Pull out each line of the data that includes the word "Journal".

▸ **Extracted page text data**
== Segment start ==

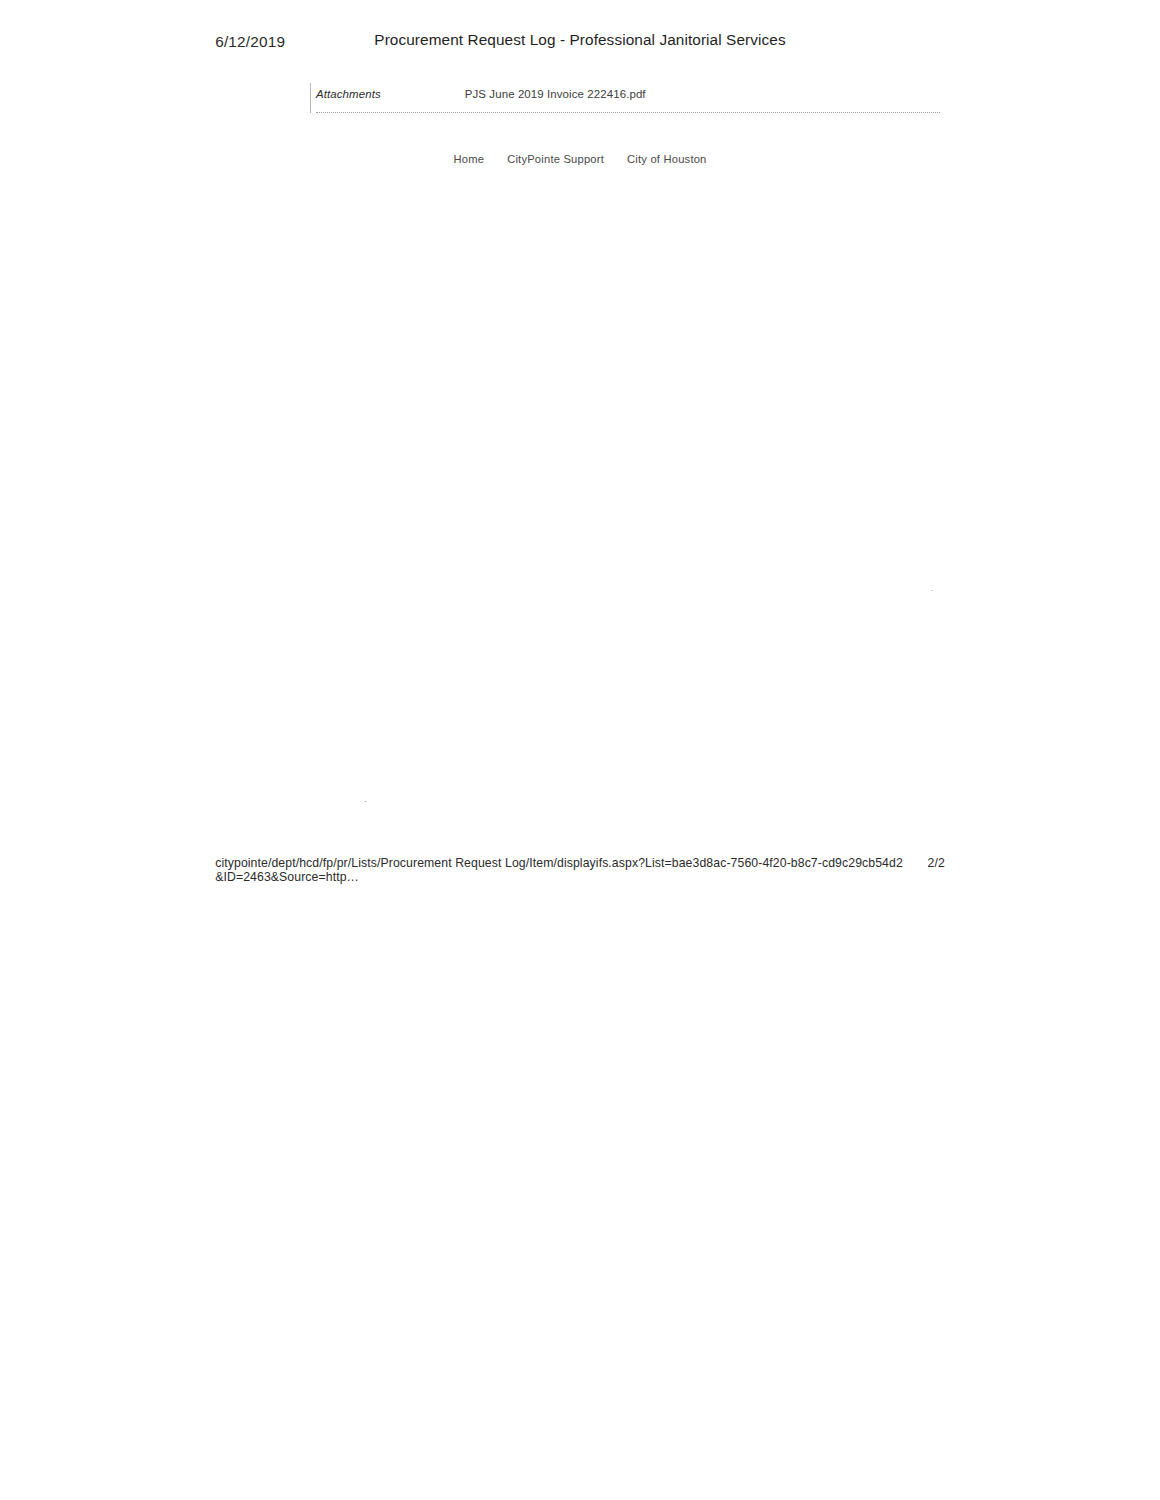6/12/2019
Procurement Request Log - Professional Janitorial Services
Attachments
PJS June 2019 Invoice 222416.pdf
Home CityPointe Support City of Houston
.
.
citypointe/dept/hcd/fp/pr/Lists/Procurement Request Log/Item/displayifs.aspx?List=bae3d8ac-7560-4f20-b8c7-cd9c29cb54d2&ID=2463&Source=http…
2/2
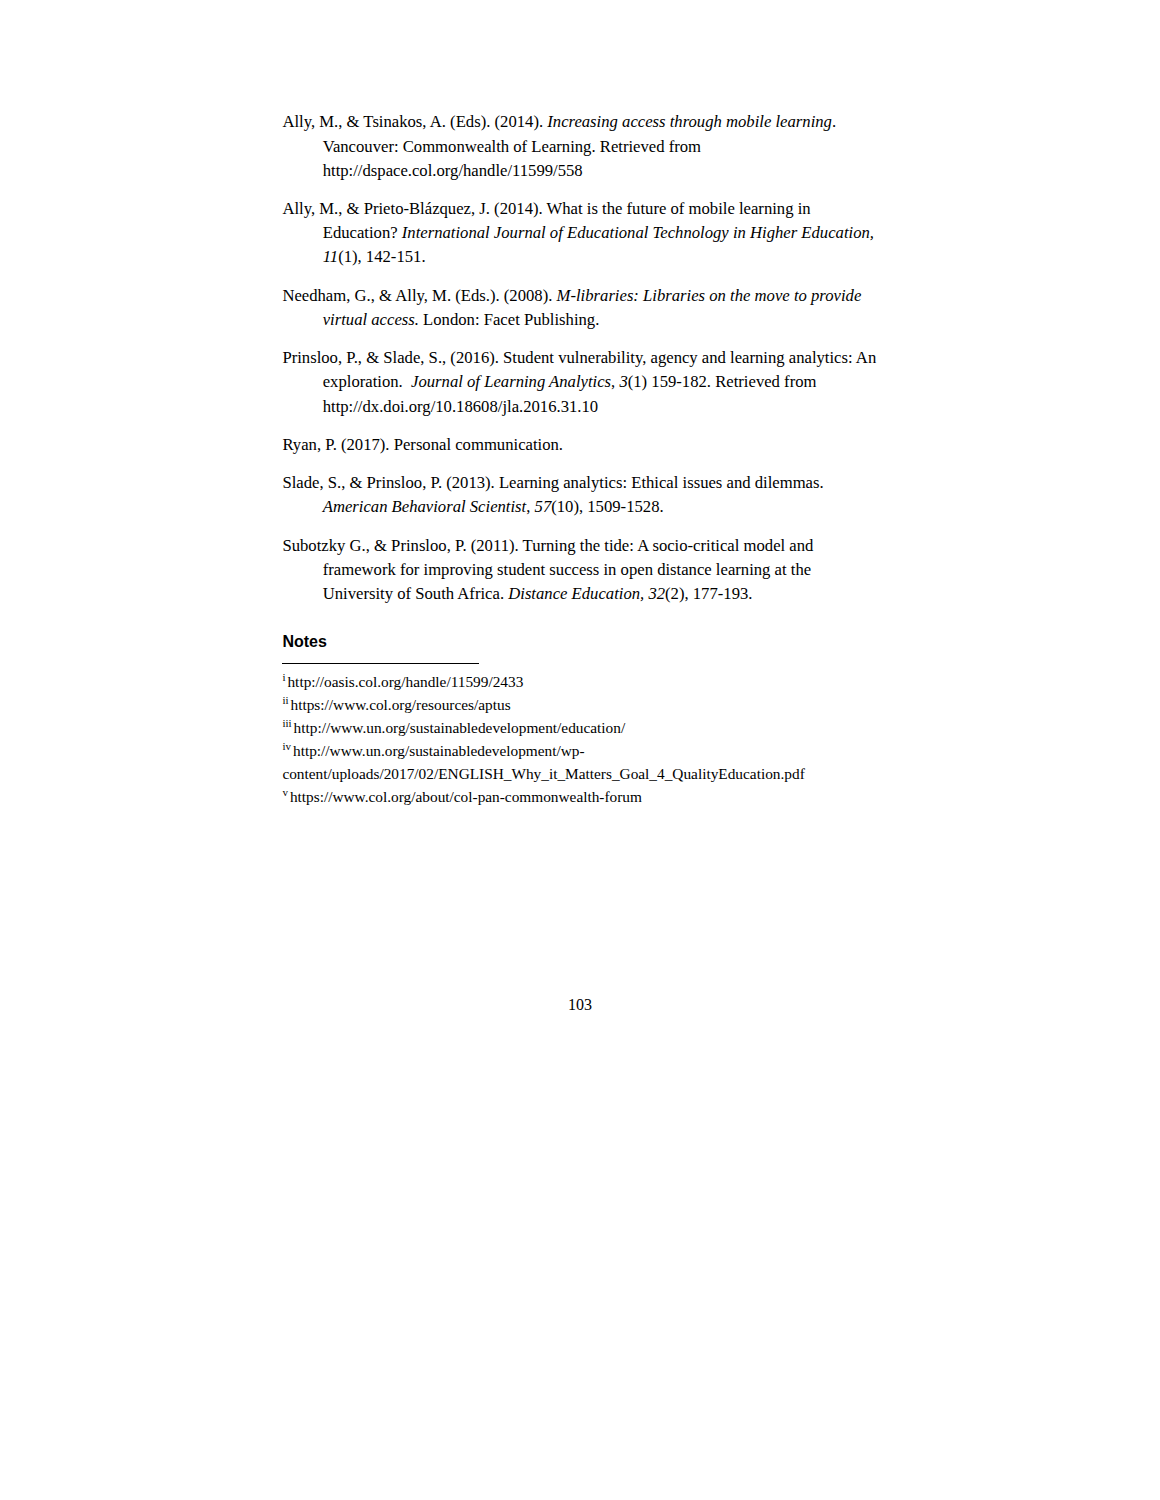Ally, M., & Tsinakos, A. (Eds). (2014). Increasing access through mobile learning. Vancouver: Commonwealth of Learning. Retrieved from http://dspace.col.org/handle/11599/558
Ally, M., & Prieto-Blázquez, J. (2014). What is the future of mobile learning in Education? International Journal of Educational Technology in Higher Education, 11(1), 142-151.
Needham, G., & Ally, M. (Eds.). (2008). M-libraries: Libraries on the move to provide virtual access. London: Facet Publishing.
Prinsloo, P., & Slade, S., (2016). Student vulnerability, agency and learning analytics: An exploration. Journal of Learning Analytics, 3(1) 159-182. Retrieved from http://dx.doi.org/10.18608/jla.2016.31.10
Ryan, P. (2017). Personal communication.
Slade, S., & Prinsloo, P. (2013). Learning analytics: Ethical issues and dilemmas. American Behavioral Scientist, 57(10), 1509-1528.
Subotzky G., & Prinsloo, P. (2011). Turning the tide: A socio-critical model and framework for improving student success in open distance learning at the University of South Africa. Distance Education, 32(2), 177-193.
Notes
ihttp://oasis.col.org/handle/11599/2433
iihttps://www.col.org/resources/aptus
iiihttp://www.un.org/sustainabledevelopment/education/
ivhttp://www.un.org/sustainabledevelopment/wp-content/uploads/2017/02/ENGLISH_Why_it_Matters_Goal_4_QualityEducation.pdf
vhttps://www.col.org/about/col-pan-commonwealth-forum
103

== Segment end ==

▸ **Response**
Ally, M., & Prieto-Blázquez, J. (2014). What is the future of mobile learning in Education? International Journal of Educational Technology in Higher Education, 11(1), 142-151.
Prinsloo, P., & Slade, S., (2016). Student vulnerability, agency and learning analytics: An exploration. Journal of Learning Analytics, 3(1) 159-182. Retrieved from http://dx.doi.org/10.18608/jla.2016.31.10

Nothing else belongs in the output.